Bis Herbst erreichen wir die Schwelle für Herdenimmunität nicht. Bis Herbst verlieren Genesene ohne Impfung und manche Geimpfte den Infektionsschutz (IgG/IgA-Antikörper auf den Schleimhäuten). In Ländern wie UK, Chile und Uruguay sieht man exemplarisch was passiert, wenn man sich zu euphorisch auf die erfolgreiche Impfkampagne verlässt.
Die vollzogenen und angekündigten Lockerungen werden von unzureichenden Maßnahmen begleitet. Wir bräuchten eine österreichweite Verfügbarkeit der (gepoolten) PCR-Gurgeltests, situationsangepasste Maßnahmen (indoor mehr PCR statt Schnelltests), in der Gastronomie mehr outdoor statt indoor – indem man z.B. draußen nicht kontrolliert, drinnen aber schon und so den Unsicherheitsfaktor “schlechte Schnelltests” minimiert. Oder drinnen PCR-Tests verlangt, draußen nicht. Dazu müsste man aber mal eine breite Aufklärungskampagne zu Aerosolen starten – und nein, die AGES ist dafür der falsche Ansprechpartner!

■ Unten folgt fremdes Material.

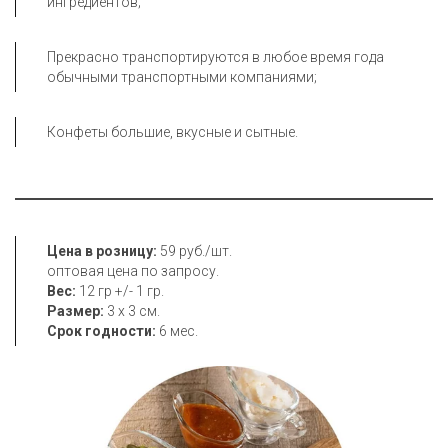
ингредиентов; 
Прекрасно транспортируются в любое время года 
обычными транспортными компаниями; 
Конфеты большие, вкусные и сытные.
Цена в розницу: 
59 руб./шт. 

Вес: 
Размер: 
Срок годности:
 6 мес.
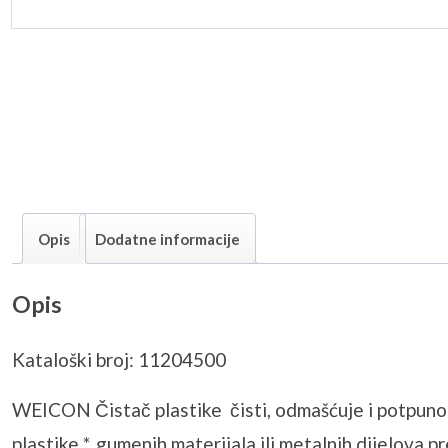
Opis
Dodatne informacije
Opis
Kataloški broj: 11204500
WEICON Čistač plastike čisti, odmašćuje i potpuno is
plastike *, gumenih materijala ili metalnih dijelova 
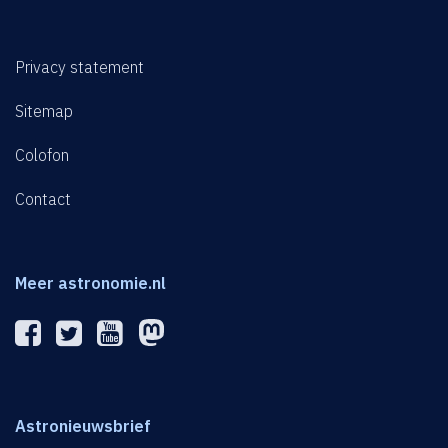
Privacy statement
Sitemap
Colofon
Contact
Meer astronomie.nl
Astronieuwsbrief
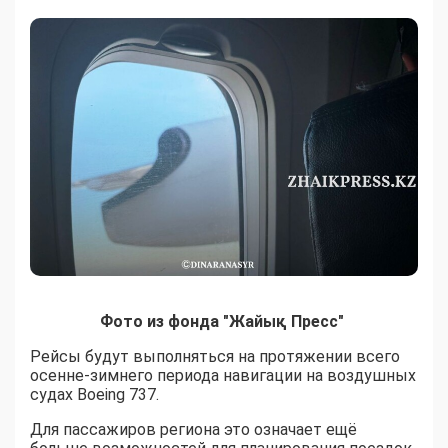
Фото из фонда "Жайық Пресс"
Рейсы будут выполняться на протяжении всего
осенне-зимнего периода навигации на воздушных
судах Boeing 737.
Для пассажиров региона это означает ещё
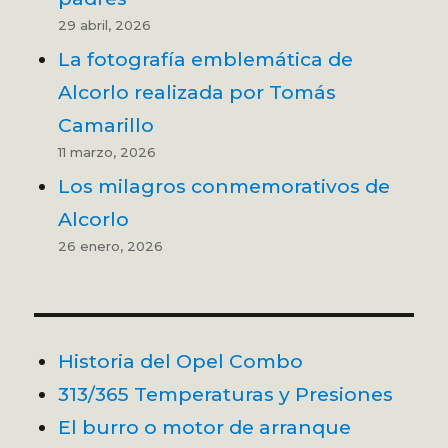
29 abril, 2026
La fotografía emblemática de
Alcorlo realizada por Tomás
Camarillo
11 marzo, 2026
Los milagros conmemorativos de
Alcorlo
26 enero, 2026
Historia del Opel Combo
313/365 Temperaturas y Presiones
El burro o motor de arranque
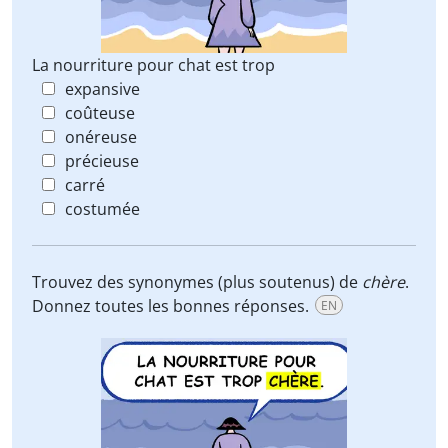
La nourriture pour chat est trop
expansive
coûteuse
onéreuse
précieuse
carré
costumée
Trouvez des synonymes (plus soutenus) de
chère
.
Donnez toutes les bonnes réponses.
EN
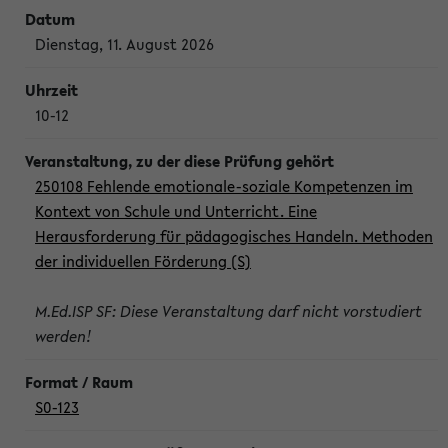
Dienstag, 11. August 2026
10-12
250108 Fehlende emotionale-soziale Kompetenzen im
Kontext von Schule und Unterricht. Eine
Herausforderung für pädagogisches Handeln. Methoden
der individuellen Förderung (S)
M.Ed.ISP SF: Diese Veranstaltung darf nicht vorstudiert
werden!
S0-123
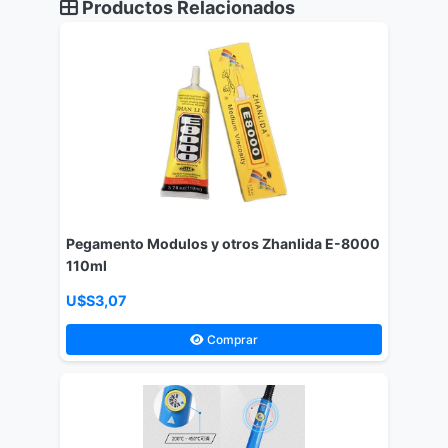
Productos Relacionados
Pegamento Modulos y otros Zhanlida E-8000
110ml
U$S3,07
Comprar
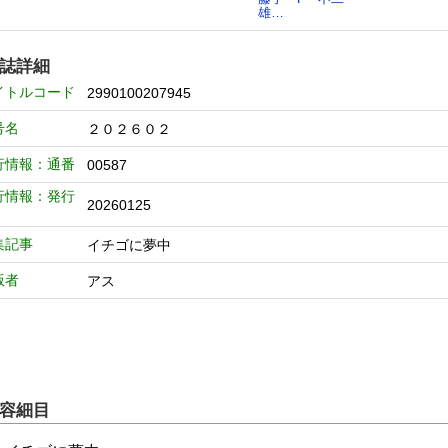
雄…
誌詳細
イトルコード
2990100207945
号名
２０２６０２
行情報：通番
00587
行情報：発行
20260125
集記事
イチゴに夢中
版者
アス
容細目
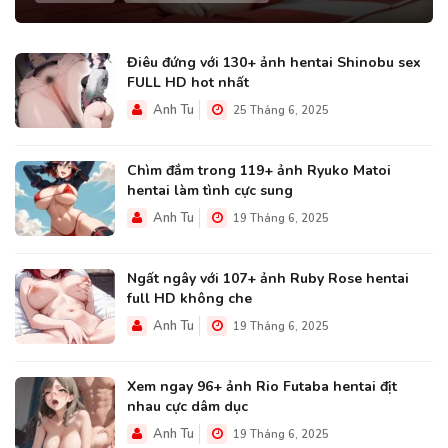
Điêu đứng với 130+ ảnh hentai Shinobu sex
FULL HD hot nhất
Anh Tu
25 Tháng 6, 2025
Chìm đắm trong 119+ ảnh Ryuko Matoi
hentai làm tình cực sung
Anh Tu
19 Tháng 6, 2025
Ngất ngây với 107+ ảnh Ruby Rose hentai
full HD không che
Anh Tu
19 Tháng 6, 2025
Xem ngay 96+ ảnh Rio Futaba hentai địt
nhau cực dâm dục
Anh Tu
19 Tháng 6, 2025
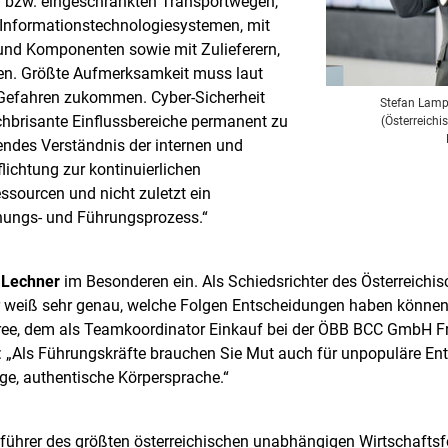
en bzw. eingeschränkten Transportwegen,
Informationstechnologiesystemen, mit
und Komponenten sowie mit Zulieferern,
nten. Größte Aufmerksamkeit muss laut
Gefahren zukommen. Cyber-Sicherheit
Stefan Lamp
chbrisante Einflussbereiche permanent zu
(Österreich
ndes Verständnis der internen und
ichtung zur kontinuierlichen
ssourcen und nicht zuletzt ein
anungs- und Führungsprozess.“
 Lechner
im Besonderen ein. Als Schiedsrichter des Österreichi
 Er weiß sehr genau, welche Folgen Entscheidungen haben könne
eree, dem als Teamkoordinator Einkauf bei der ÖBB BCC GmbH Fre
 „Als Führungskräfte brauchen Sie Mut auch für unpopuläre Ent
ge, authentische Körpersprache.“
führer des größten österreichischen unabhängigen Wirtschafts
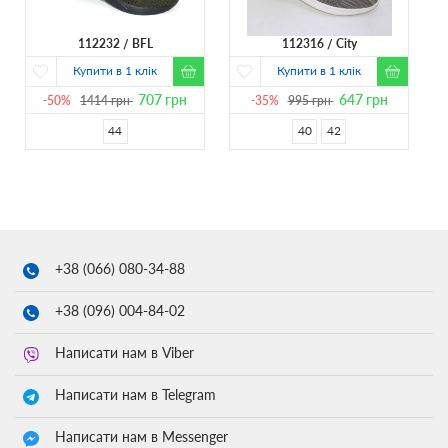
112232
BFL
112316
City
Купити в 1 клік
Купити в 1 клік
707
грн
647
грн
-50%
1414
грн
-35%
995
грн
44
40
42
+38 (066)
080-34-88
+38 (096)
004-84-02
Написати нам в Viber
Написати нам в Telegram
Написати нам в Messenger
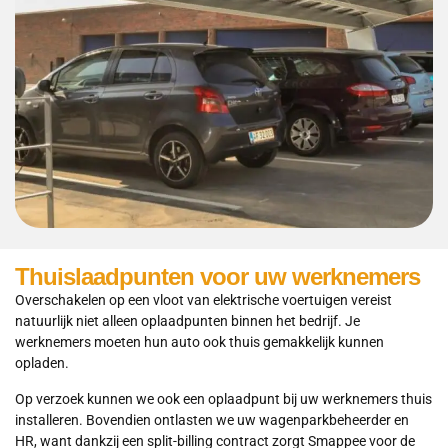
Thuislaadpunten voor uw werknemers
Overschakelen op een vloot van elektrische voertuigen vereist
natuurlijk niet alleen oplaadpunten binnen het bedrijf. Je
werknemers moeten hun auto ook thuis gemakkelijk kunnen
opladen.
Op verzoek kunnen we ook een oplaadpunt bij uw werknemers thuis
installeren. Bovendien ontlasten we uw wagenparkbeheerder en
HR, want dankzij een split-billing contract zorgt Smappee voor de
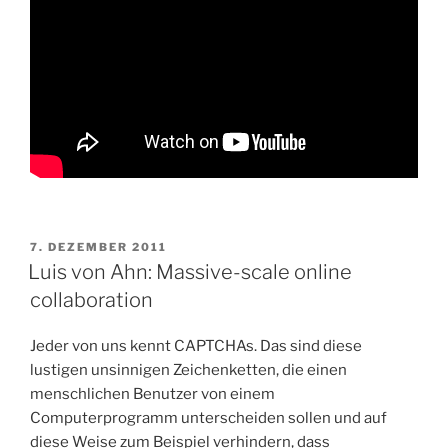
VERÖFFENTLICHT
7. DEZEMBER 2011
AM
Luis von Ahn: Massive-scale online
collaboration
Jeder von uns kennt CAPTCHAs. Das sind diese
lustigen unsinnigen Zeichenketten, die einen
menschlichen Benutzer von einem
Computerprogramm unterscheiden sollen und auf
diese Weise zum Beispiel verhindern, dass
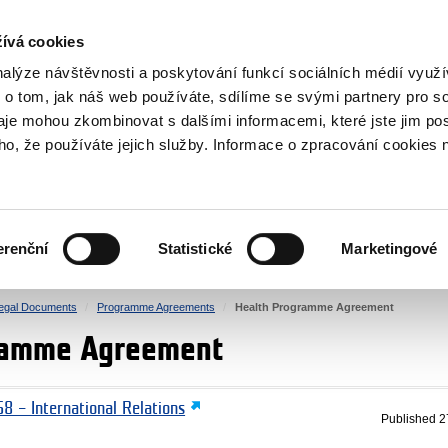
RS
ívá cookies
y Grants
nalýze návštěvnosti a poskytování funkcí sociálních médií vyu
 o tom, jak náš web používáte, sdílíme se svými partnery pro so
daje mohou zkombinovat s dalšími informacemi, které jste jim pos
oho, že používáte jejich služby. Informace o zpracování cookies 
CULTURE
HEALTH
erenční
Statistické
Marketingové
HUMAN RIGHTS
JUSTICE
egal Documents
Programme Agreements
Health Programme Agreement
ramme Agreement
8 – International Relations
Published
2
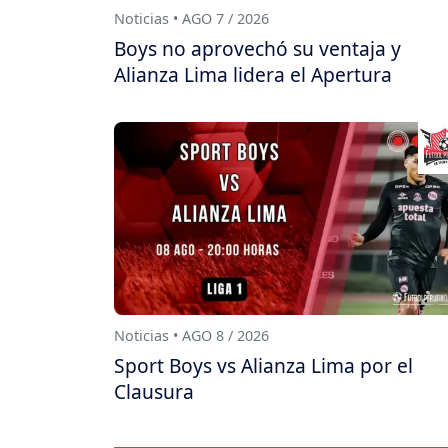
Noticias • AGO 7 / 2026
Boys no aprovechó su ventaja y
Alianza Lima lidera el Apertura
Noticias • AGO 8 / 2026
Sport Boys vs Alianza Lima por el
Clausura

Was für mich vorerst bleibt, ist Enttäuschung – dass die Grünen erst anfangen, Long COVID ernstzunehmen, wenn es einer ihrer Politiker betrifft und die vielen Betroffenen davor als Einzelfälle abgetan wurden. Offenbar hat man das Mantra “Intensivstationen nicht überlasten!” so oft wiederholt, bis man selbst geglaubt hat, dass es nur darum ginge. Im Anbetracht der Fülle an Daten und Studien, die seit etlichen Monaten über LongCOVID gesammelt wurden, kann man einen Großteil nur mit Inkompetenz erklären. Bei wissenden Protagonisten wie Wenisch, Weiss, Allerberger und auch Mückstein grenzt es aber an fahrlässige Unterlassung, sich nie für eine NiedrigInzidenz-Strategie ausgesprochen zu haben.
In diesem Sinne, gute Besserung Michel Reimon!